Wilton has a delicious, little secret—flawless Italian food
by Jane Stern
Restaurant critics (me included) can be a sneaky lot. We make reservations under fake names, we dress shabbily to see how we are treated, and, easiest of all, we go to restaurants when they least expect to be reviewed. We tried all three tactics at Bianco Rosso and had a spectacular series of meals each time. Lunch on a rainy weekday, dinner for one on a busy night, eating at odd hours when the chef might be taking a break made no difference—every meal was flawless as was the service.
Bianco Rosso is a new place that is already making quite a name for itself. Word of mouth has saved it from its hidden-away location in Wilton, part of a little mall between a nail salon and a bagel place. Unless you went looking for it, you wouldn’t see it.
The restaurant is modern, chic and streamlined in a hip way. It looks very contemporary, and as soon as you enter, you are struck by the spacious, well-proportioned look of the place. You are immediately welcomed by a staff member (no waiting around wondering if anyone sees you). The staff is courteous and friendly but not fawning.
Bianco Rosso serves both lunch and dinner. The lunch menu is smaller than dinner but still excellent. The very thin pizza is right up there with the best in this pizza-rich state. The Margharita pie is gilded with fresh basil, tomato and mozzarella. It pairs beautifully with the Bibb salad—fresh greens with bits of roasted pumpkin, pumpkin seeds, pumpkin oil, ricotta and lemon vinaigrette—an original and beautiful combo. The baby spinach salad is chockabloc with beans, avocado, and goat cheese in a creamy peppercorn dressing.
We could not resist the retro-sounding spaghetti and meatballs. We prayed that it was not too “tricked out” and rejoiced when a lovely oval plate was served containing three perfect meatballs, al dente spaghetti and a homemade tomato sauce. If we had been lucky enough to have had an Italian nonni, this would have been her signature Sunday dish. A bit more adventurous is the fusilli with bite-sized pieces of roasted cauliflower and garlic. If you are a burger eater, you will love the hefty freshly ground dry-aged beef with Maytag blue cheese on a toasted potato bun. One other winner not to be overlooked is the muffaletta sandwich, a New Orleans specialty with olive spread, giarrdena, mortadella, salami, capicola, ham and provolone.
We started dinner with a mojito. If this was the only thing on the menu, we would still love this place because a perfect cocktail is hard to find. Here, though, fresh mint, freshly squeezed limes, rum, and ice are shaken to perfection.
The antipasti section of the menu is rich with diversity. One nice touch are the plates designed to be shared, including a cured meat platter for two comprised of prosciutto, mortadella, sopressata, bresaola, eggplant purée, buffalo mozzarella and a dab of tomato reduction.

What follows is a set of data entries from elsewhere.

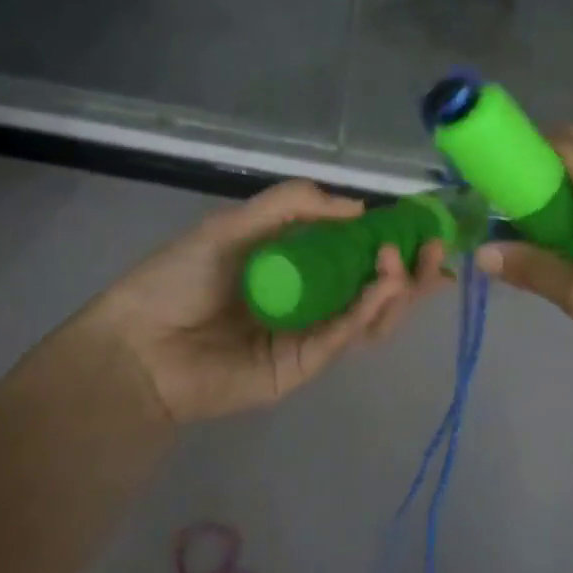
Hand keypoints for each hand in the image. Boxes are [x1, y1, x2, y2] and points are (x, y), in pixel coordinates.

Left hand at [85, 180, 447, 423]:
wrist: (139, 345)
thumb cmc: (179, 278)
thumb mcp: (234, 226)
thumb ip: (292, 207)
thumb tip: (357, 206)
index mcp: (293, 266)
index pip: (353, 252)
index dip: (390, 239)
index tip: (420, 224)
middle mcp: (308, 300)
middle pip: (371, 287)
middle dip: (407, 268)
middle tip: (433, 248)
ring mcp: (308, 335)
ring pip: (368, 315)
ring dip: (396, 289)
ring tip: (404, 263)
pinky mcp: (304, 366)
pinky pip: (344, 336)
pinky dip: (369, 310)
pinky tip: (384, 285)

Another nice dish to share is the appetizer of five well-selected cheeses served with figs, almonds, and quince jam. If you have traveled in Spain, you will remember this dish fondly. It pairs beautifully with a glass of sherry.
Bianco Rosso also served the most miraculous Mozzarella en Carrozza, a dish that is mangled in 99 percent of the places that serve it. It is a small deep-fried slab of Mozzarella cheese, and 99 percent of the time, it is served dripping with oil and a sure recipe for indigestion. At Bianco, though, it is deep fried yet utterly greaseless— amazing.
The wonderful lunch pastas are available for dinner. There are six on the menu and none are bad. The Linguini Vongole (pasta with Long Island little neck clams) is splendid. This is a dish served at most every Northern Italian restaurant in Connecticut, but few are as well made as this.
Many years ago we asked James Beard what the most difficult dish was to prepare: the answer was (surprisingly) roast chicken. Of course we ordered the roast chicken with mashed potatoes and natural juice at Bianco Rosso. We loved it.
Fish lovers will find a wonderland of choices, from a pan-seared red snapper served with saffron potatoes, tomatoes, olives, thyme and garlic. The Branzino Filet is studded with bits of pepperonata, pancetta and pinot noir sauce. Also highly recommended is the baked New Zealand Organic King Salmon served with broccoli Rabe, lemon confit, pignoli nuts and crisp beet chips.
The desserts are the weaker part of the menu. It is not that they are bad, just limited and not surprising. What we liked best were the simplest of all—the sorbets, especially the refreshing citrus ones.
There was not one bad dish among the many we tried. We love Bianco Rosso, because in addition to feeding us well, meal after meal, it made us excited about dining in Fairfield County and the high standards it sets for others.